Railway station in Pedersöre, Finland

Jakobstad-Pedersöre railway station (Jakobstad-Pedersöre järnvägsstation, Pietarsaari-Pedersören rautatieasema) is located in the village and urban area of Bennäs in the municipality of Pedersöre, Ostrobothnia, Finland. The station serves as the passenger station of the nearby city of Jakobstad. The station building was completed in 1885.

The Finnish Heritage Agency has proclaimed the station building a nationally significant built cultural environment.

== Name ==
Upon the station's opening in 1886, it was originally called Pedersö in both Swedish and Finnish. Exactly one year later, however, the name was changed to Bennäs (initially spelled in Finnish as Pännäis), as the old name may be translated into Finnish as Pietarsaari – the name of the city of Jakobstad, causing confusion. At some point, the Finnish spelling was changed to Pännäinen.

The station was again renamed Jakobstad-Pedersöre on 15 June 2020.

== History ==
Pedersö was one of the original stations of the Seinäjoki–Oulu railway, and its location was chosen based on its proximity to the Pedersöre Church, as well as the city of Jakobstad. The station was opened for traffic along with the rest of the Kokkola–Oulu section on 1 November 1886, and the next year, the building of a branch line from the station to the city was finished. The village of Bennäs grew from the railway's influence, and upon the parish village's annexation to Jakobstad in 1950, it became the new administrative center of the municipality.

In 2006, Bennäs was made an unstaffed station and its ticket sales services were abolished. The station was completely rebuilt in 2017: elevators were installed and the single low side platform was replaced with a new one, as well as an all-new island platform, both of which were built to the 55 cm high standard for use with low-floor trains. The platforms were equipped with new shelters and benches.

In 2018–2019, a wye connecting the Jakobstad branch to the Seinäjoki–Oulu line on the south side of Bennäs was built. In the past, freight trains bound for Jakobstad from the south had to first travel north to Kokkola, where the orientation of the locomotive would be changed, and then back south towards Jakobstad via Bennäs. The wye cut the travel time for these trains by two hours and alleviated the capacity issues in the Kokkola railyard. The planning phase of the project cost approximately €7,000,000, and the construction approximately €5,070,000. The wye was opened for traffic on 25 February 2019.

== Architecture ==
The station building was constructed according to type 2 stock blueprints for class IV stations on the Ostrobothnian railway. It represents the style of Neo-Renaissance, and is presumed to have been designed by Knut Nylander, the Finnish State Railways architect at the time. The outer surface of the station is relatively plain and devoid of ornamental additions. Other than an extension built in 1928 and additional walls built in the indoor spaces, the building mostly remains in its original appearance from the 1880s. It was renovated in June–November 2015; outer surfaces were repainted and the roof was rebuilt.

The premises of the station also include a freight warehouse, guardhouses, barns, saunas and sheds, as well as several other buildings related to the living quarters.

== Services ==
Jakobstad-Pedersöre is served by most InterCity and Pendolino trains on the route Helsinki–Seinäjoki–Ylivieska–Oulu–Rovaniemi, as well as the nighttime express trains between Helsinki and Kolari. A connecting bus service is operated between the station and the Jakobstad bus station.

■ **GIVEN INFORMATION**
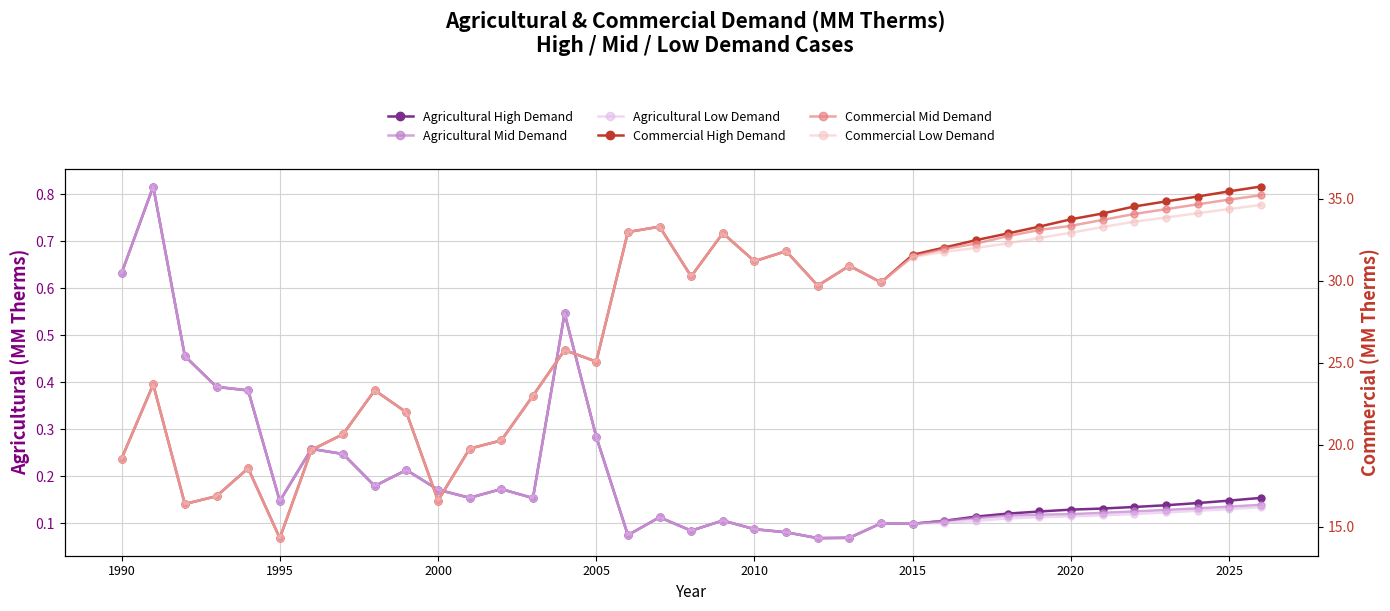

What are all the series names shown in the legend?

Agricultural High Demand, Agricultural Mid Demand, Agricultural Low Demand, Commercial High Demand, Commercial Mid Demand, Commercial Low Demand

■ **PROBLEM DESCRIPTION**
Answer these from the Jakobstad-Pedersöre station text:
1. In what year was the station building completed?
2. On what date was the wye opened for traffic?
3. Who is presumed to have designed the station building?
The material above is unrelated to the Jakobstad-Pedersöre station text.

■ **SOLUTION TO THIS PROBLEM**
1. 1885
2. 25 February 2019
3. Knut Nylander